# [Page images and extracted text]
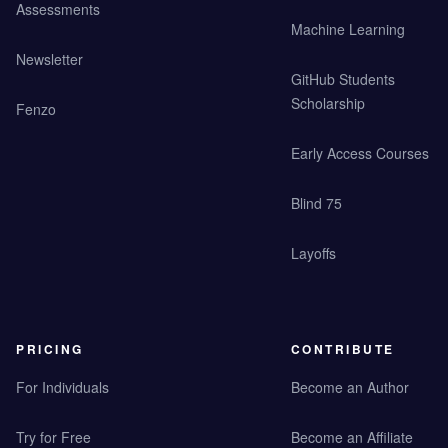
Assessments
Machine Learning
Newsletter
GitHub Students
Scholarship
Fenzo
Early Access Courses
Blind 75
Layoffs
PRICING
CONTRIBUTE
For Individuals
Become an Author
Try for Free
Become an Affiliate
---
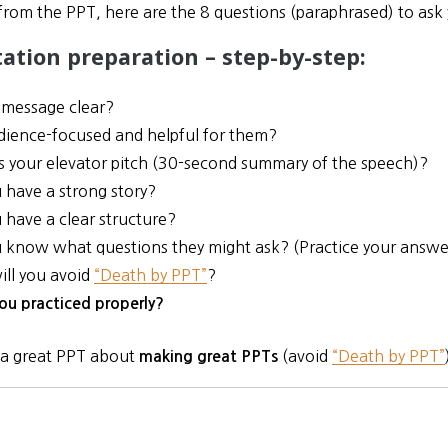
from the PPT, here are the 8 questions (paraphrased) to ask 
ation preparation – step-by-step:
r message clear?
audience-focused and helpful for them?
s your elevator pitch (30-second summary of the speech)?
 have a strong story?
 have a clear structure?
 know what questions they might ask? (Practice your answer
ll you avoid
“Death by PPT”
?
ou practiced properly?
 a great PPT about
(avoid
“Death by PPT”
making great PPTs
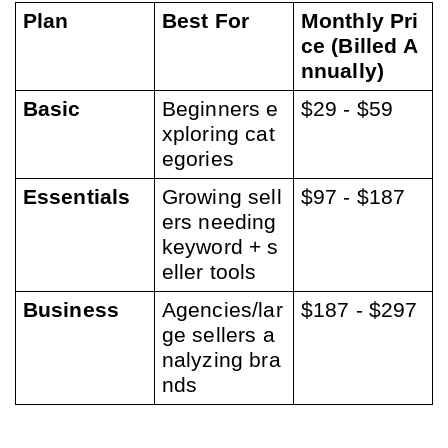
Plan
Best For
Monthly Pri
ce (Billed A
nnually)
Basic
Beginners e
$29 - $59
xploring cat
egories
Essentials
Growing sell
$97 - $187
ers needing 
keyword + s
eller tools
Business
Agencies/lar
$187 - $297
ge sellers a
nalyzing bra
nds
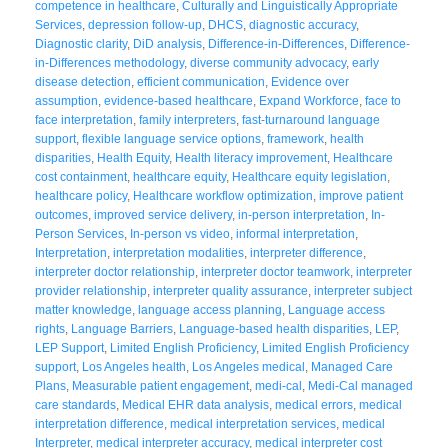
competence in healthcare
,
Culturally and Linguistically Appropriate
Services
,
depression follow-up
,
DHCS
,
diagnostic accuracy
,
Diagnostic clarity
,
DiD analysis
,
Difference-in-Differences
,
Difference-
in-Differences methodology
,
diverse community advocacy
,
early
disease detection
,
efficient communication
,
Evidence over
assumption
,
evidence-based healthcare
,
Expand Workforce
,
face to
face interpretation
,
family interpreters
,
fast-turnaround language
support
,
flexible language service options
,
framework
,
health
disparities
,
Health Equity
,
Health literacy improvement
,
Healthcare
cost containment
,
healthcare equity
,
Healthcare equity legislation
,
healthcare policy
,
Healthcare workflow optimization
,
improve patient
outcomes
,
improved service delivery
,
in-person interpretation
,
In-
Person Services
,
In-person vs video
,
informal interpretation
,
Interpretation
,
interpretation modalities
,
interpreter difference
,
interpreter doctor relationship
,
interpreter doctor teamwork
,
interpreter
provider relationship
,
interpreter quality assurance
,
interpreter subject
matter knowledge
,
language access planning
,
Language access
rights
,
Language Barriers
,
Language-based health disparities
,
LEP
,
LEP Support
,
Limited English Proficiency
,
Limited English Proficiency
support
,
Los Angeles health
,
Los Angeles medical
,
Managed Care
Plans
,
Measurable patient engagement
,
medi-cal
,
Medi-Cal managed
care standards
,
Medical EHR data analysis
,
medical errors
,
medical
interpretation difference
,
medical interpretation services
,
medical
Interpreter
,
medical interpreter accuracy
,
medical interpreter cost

# [Problem]
Among the records, find every line with the word "patient" and copy it.

# [Result below]
improve patient
Measurable patient engagement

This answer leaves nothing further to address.